DATA UNDER STUDY section start

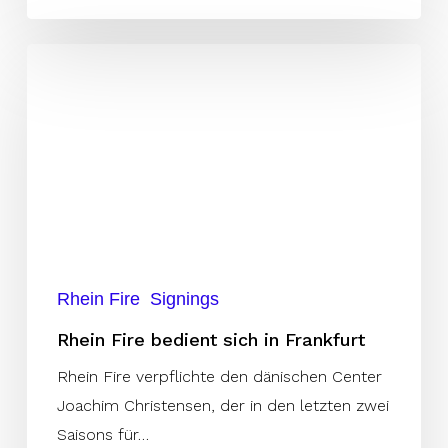
Rhein
Fire
bedient
sich
in
Frankfurt
Rhein Fire
Signings
Rhein Fire bedient sich in Frankfurt
Rhein Fire verpflichte den dänischen Center
Joachim Christensen, der in den letzten zwei
Saisons für…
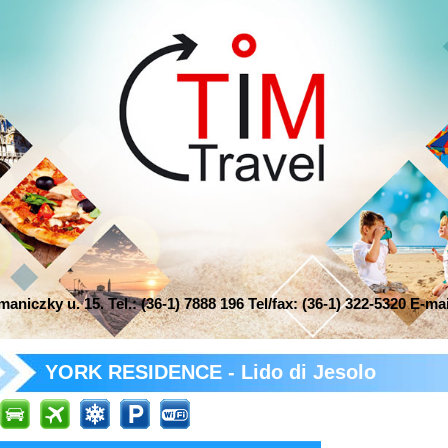
niczky u. 15. Tel.: (36-1) 7888 196 Tel/fax: (36-1) 322-5320 E-ma
YORK RESIDENCE - Lido di Jesolo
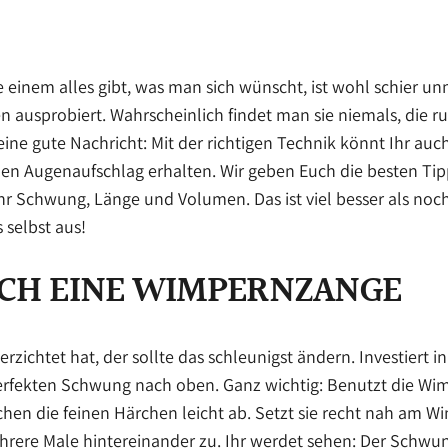
ie einem alles gibt, was man sich wünscht, ist wohl schier u
 ausprobiert. Wahrscheinlich findet man sie niemals, die 
ine gute Nachricht: Mit der richtigen Technik könnt Ihr auc
en Augenaufschlag erhalten. Wir geben Euch die besten Tipp
hr Schwung, Länge und Volumen. Das ist viel besser als noc
 selbst aus!
CH EINE WIMPERNZANGE
verzichtet hat, der sollte das schleunigst ändern. Investier
erfekten Schwung nach oben. Ganz wichtig: Benutzt die Wim
hen die feinen Härchen leicht ab. Setzt sie recht nah am 
rere Male hintereinander zu. Ihr werdet sehen: Der Schwun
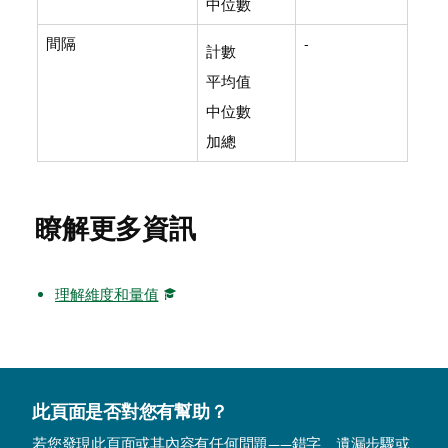
中位數
間隔
-
計數
平均值
中位數
加總
瞭解更多資訊
理解維度和量值
此頁面是否對您有幫助？
若您發現此頁面或其內容有任何問題——錯字、遺漏步驟或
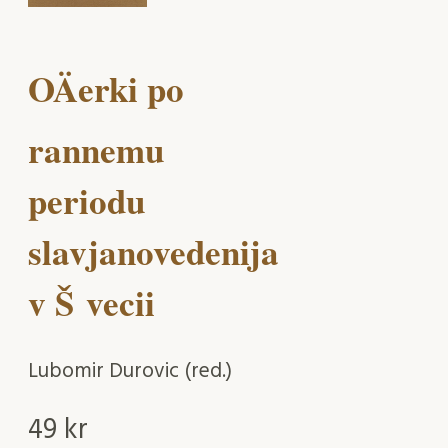
OÄerki po
rannemu
periodu
slavjanovedenija
v Š vecii
Lubomir Durovic (red.)
49
kr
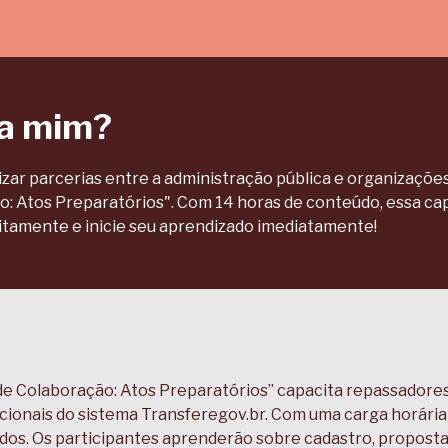
ra mim?
ar parcerias entre a administração pública e organizações 
: Atos Preparatórios". Com 14 horas de conteúdo, essa cap
tuitamente e inicie seu aprendizado imediatamente!
e Colaboração: Atos Preparatórios” capacita repassadores
nais do sistema Transferegov.br. Com uma carga horária de
odos. Os participantes aprenderão sobre cadastro, proposta,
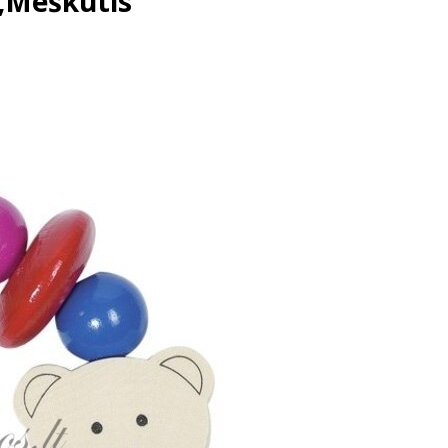
„Meškutis“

DATA UNDER STUDY section end

- [GOAL OF THE EXERCISE] Put the data from the line with "niczky u. 15." up to and including the line with "YORK RESIDENCE - Lido di Jesolo" into a JSON list of strings, one string per line, with blank lines left out.

- [RESULT]
[
  "niczky u. 15. Tel.: (36-1) 7888 196 Tel/fax: (36-1) 322-5320 E-ma",
  "YORK RESIDENCE - Lido di Jesolo"
]